[Version difference data]
-*-
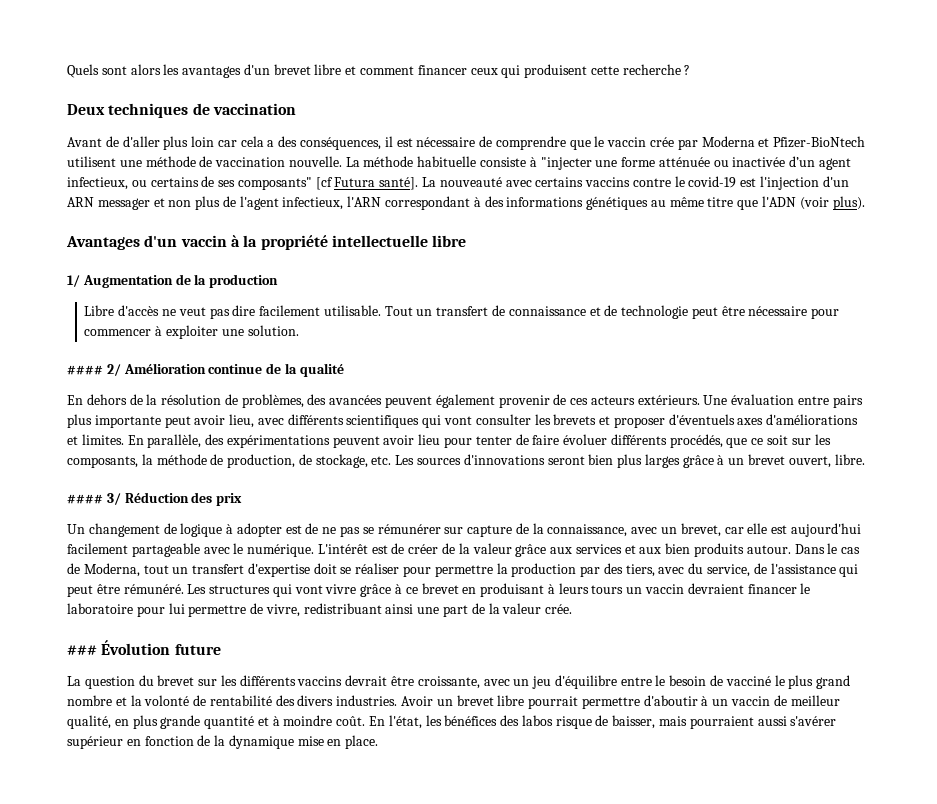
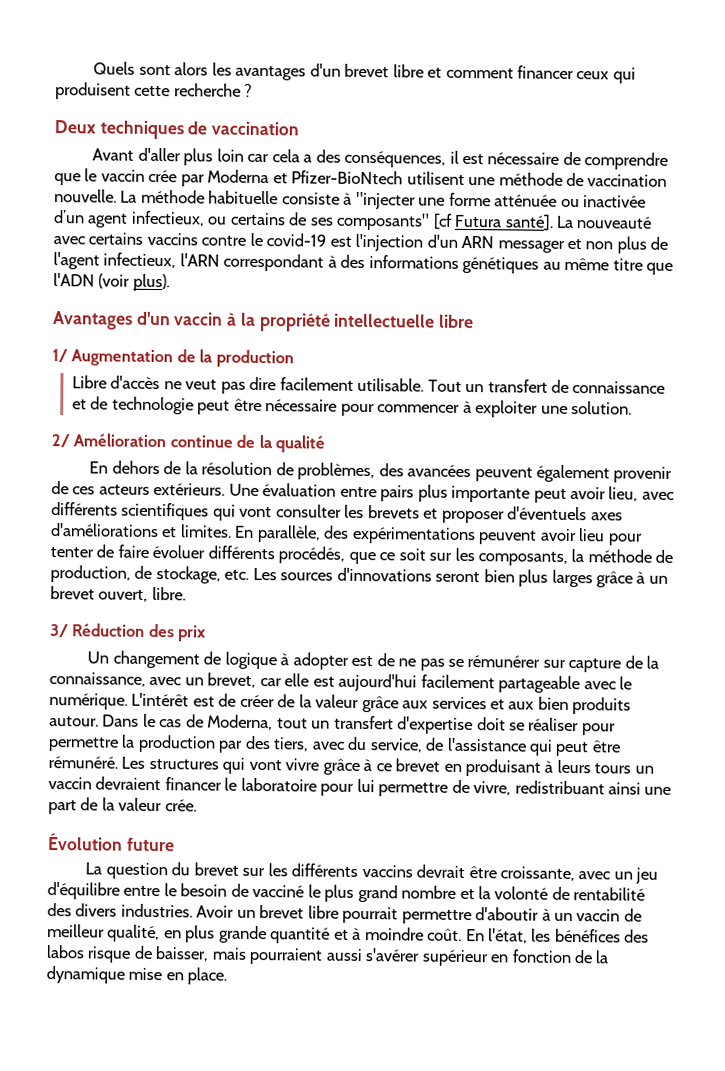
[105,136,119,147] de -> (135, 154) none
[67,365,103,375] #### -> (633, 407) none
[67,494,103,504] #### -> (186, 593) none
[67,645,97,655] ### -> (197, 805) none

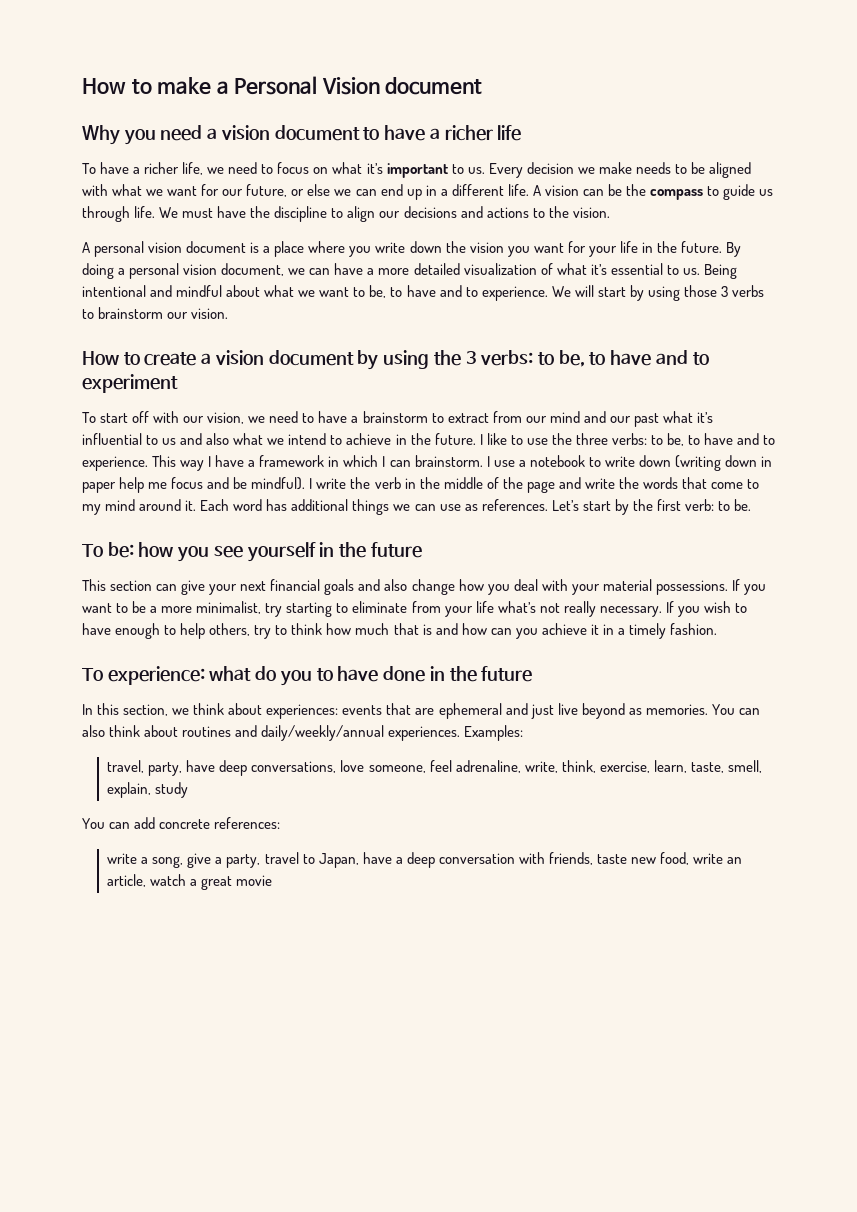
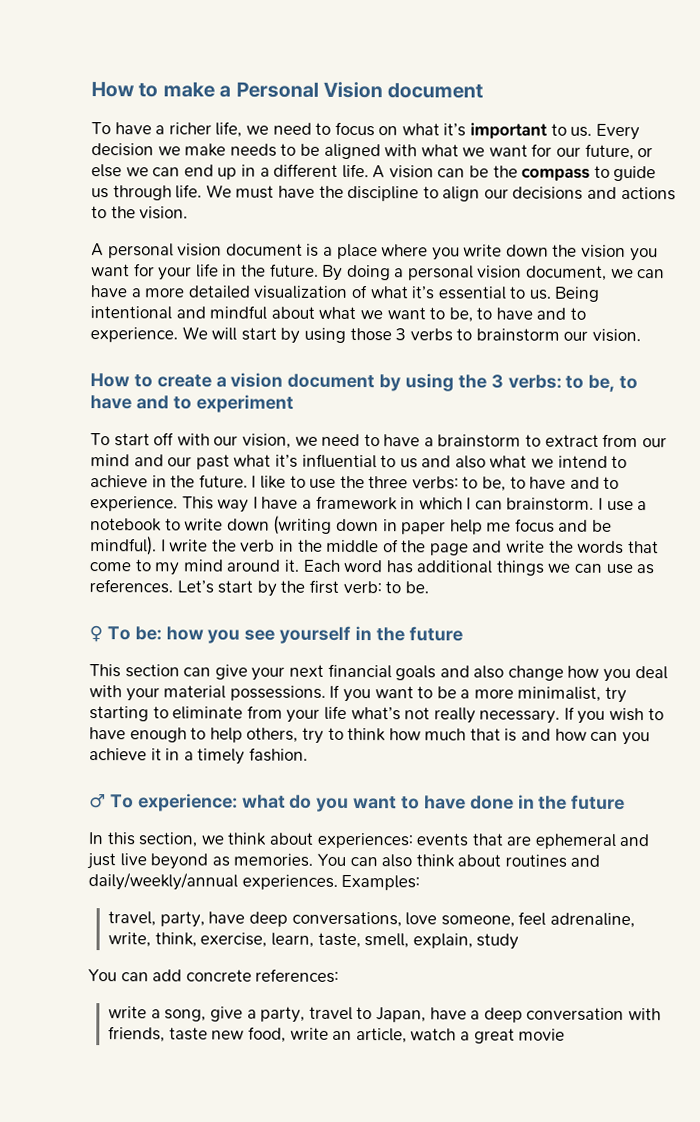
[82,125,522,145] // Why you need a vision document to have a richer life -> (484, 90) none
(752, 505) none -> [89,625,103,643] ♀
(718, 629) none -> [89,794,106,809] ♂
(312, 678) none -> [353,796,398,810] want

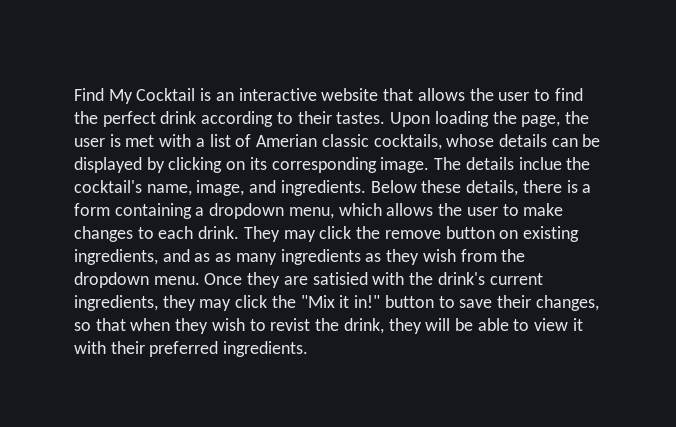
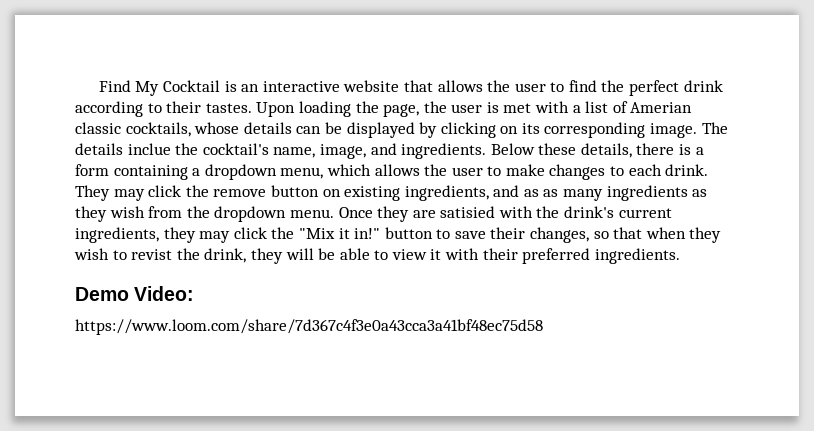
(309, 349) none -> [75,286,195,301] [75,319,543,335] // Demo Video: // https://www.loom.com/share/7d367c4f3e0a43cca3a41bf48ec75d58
-*-
Exercise:
Pictures aside, restate the entries word for word.

Result:
[105,136,119,147] de -> (135, 154) none
[67,365,103,375] #### -> (633, 407) none
[67,494,103,504] #### -> (186, 593) none
[67,645,97,655] ### -> (197, 805) none

[82,125,522,145] // Why you need a vision document to have a richer life -> (484, 90) none
(752, 505) none -> [89,625,103,643] ♀
(718, 629) none -> [89,794,106,809] ♂
(312, 678) none -> [353,796,398,810] want

(309, 349) none -> [75,286,195,301] [75,319,543,335] // Demo Video: // https://www.loom.com/share/7d367c4f3e0a43cca3a41bf48ec75d58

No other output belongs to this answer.